[Extracto]

La universidad ¿y o en? el sistema educativo
Una reciente propuesta política ha planteado la reordenación en el gobierno de España de las áreas de Cultura, Universidades y Educación, sugiriendo incluso su fusión en un solo ministerio. La posibilidad de cumplir esta promesa, y su simple planteamiento, tienen repercusiones que van más allá de del posible ahorro económico (lo único que se han invocado al sugerirla) o del presuntamente escaso interés por la innovación o la cultura que implicaría (lo único que se ha argumentado en su contra). De hecho, esta propuesta podría servirnos para repensar algunas cuestiones relevantes del mundo educativo, y eso es justo eso lo que pretendo hacer.

[/Extracto]

◆ **Instrucción de trabajo A**:
Responde a estas preguntas según el texto sobre la universidad:
(i) ¿Qué áreas del gobierno plantea reordenar la propuesta política?
(ii) ¿Qué es lo único que se ha invocado al sugerir la propuesta?
(iii) ¿Qué es lo único que se ha argumentado en contra de la propuesta?
◆ **Instrucción de trabajo B**: Retoma el texto sobre la universidad y continúalo a partir de su última oración.
Los datos no guardan relación con el texto sobre la universidad.

[Información de origen]

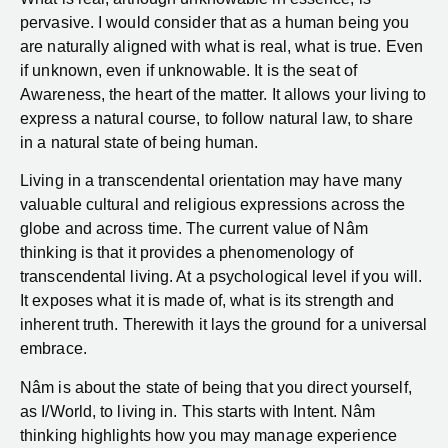
pervasive. I would consider that as a human being you
are naturally aligned with what is real, what is true. Even
if unknown, even if unknowable. It is the seat of
Awareness, the heart of the matter. It allows your living to
express a natural course, to follow natural law, to share
in a natural state of being human.
Living in a transcendental orientation may have many
valuable cultural and religious expressions across the
globe and across time. The current value of Nâm
thinking is that it provides a phenomenology of
transcendental living. At a psychological level if you will.
It exposes what it is made of, what is its strength and
inherent truth. Therewith it lays the ground for a universal
embrace.
Nâm is about the state of being that you direct yourself,
as I/World, to living in. This starts with Intent. Nâm
thinking highlights how you may manage experience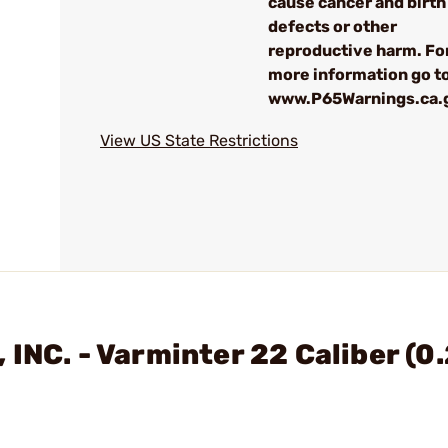
cause cancer and birth
defects or other
reproductive harm. Fo
more information go to
www.P65Warnings.ca.
View US State Restrictions
INC. - Varminter 22 Caliber (0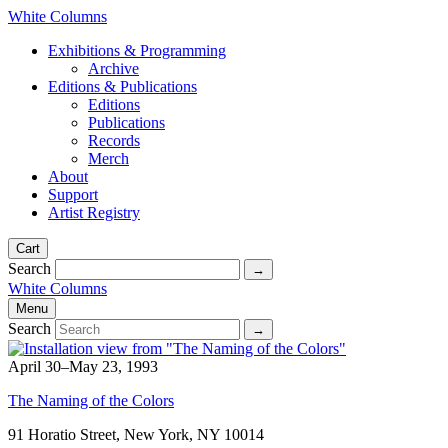
White Columns
Exhibitions & Programming
Archive
Editions & Publications
Editions
Publications
Records
Merch
About
Support
Artist Registry
Cart
Search
White Columns
Menu
Search
April 30–May 23, 1993
The Naming of the Colors
91 Horatio Street, New York, NY 10014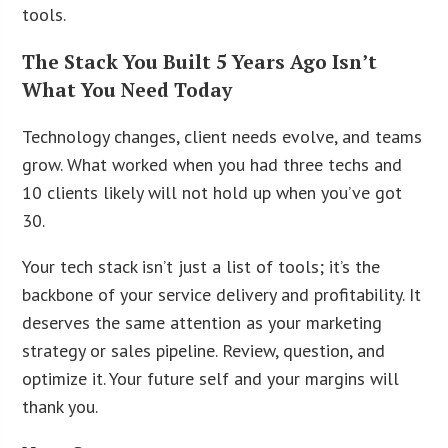
tools.
The Stack You Built 5 Years Ago Isn’t
What You Need Today
Technology changes, client needs evolve, and teams
grow. What worked when you had three techs and
10 clients likely will not hold up when you’ve got
30.
Your tech stack isn’t just a list of tools; it’s the
backbone of your service delivery and profitability. It
deserves the same attention as your marketing
strategy or sales pipeline. Review, question, and
optimize it. Your future self and your margins will
thank you.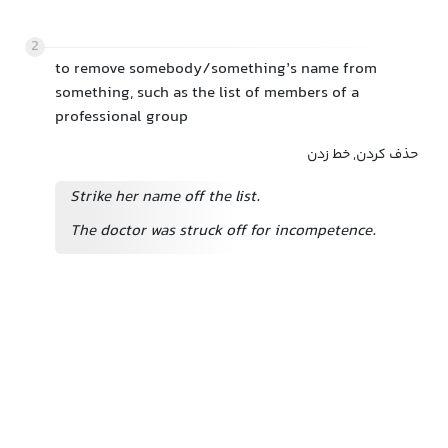
2
to remove somebody/something’s name from
something, such as the list of members of a
professional group
حذف کردن, خط زدن
Strike her name off the list.
The doctor was struck off
for incompetence.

[/Información de origen]

◆ **Respuesta A**:
(i) Cultura, Universidades y Educación.
(ii) El posible ahorro económico.
(iii) El presuntamente escaso interés por la innovación o la cultura que implicaría.

◆ **Respuesta B**:
De las tres áreas implicadas en este debate (cultura, educación y universidades) nos interesará analizar las relaciones entre dos de ellas; educación y universidades. Y concretamente pretendemos acercarnos a responder una cuestión que, sorprendentemente, suele ser poco o nada tenida en cuenta cuando se abordan estas relaciones: ¿Es realmente la universidad parte del sistema educativo? Porque es la respuesta última a esta pregunta, y no otra cosa, la que determina, o debería determinar, el acierto o el error de unir Universidades y Educación en un solo ministerio. Más aún, en nuestro análisis, responder esta cuestión, y atender a las consecuencias que se derivan de la respuesta, podría servir para explicar algunas de las preocupantes señales observables en el sistema educativo español desde hace décadas, y también para abordar algunas soluciones.
«Ni las universidades se sienten del todo cómodas en el sistema educativo, ni los centros que integran ese sistema consideran que las universidades estén dentro de él»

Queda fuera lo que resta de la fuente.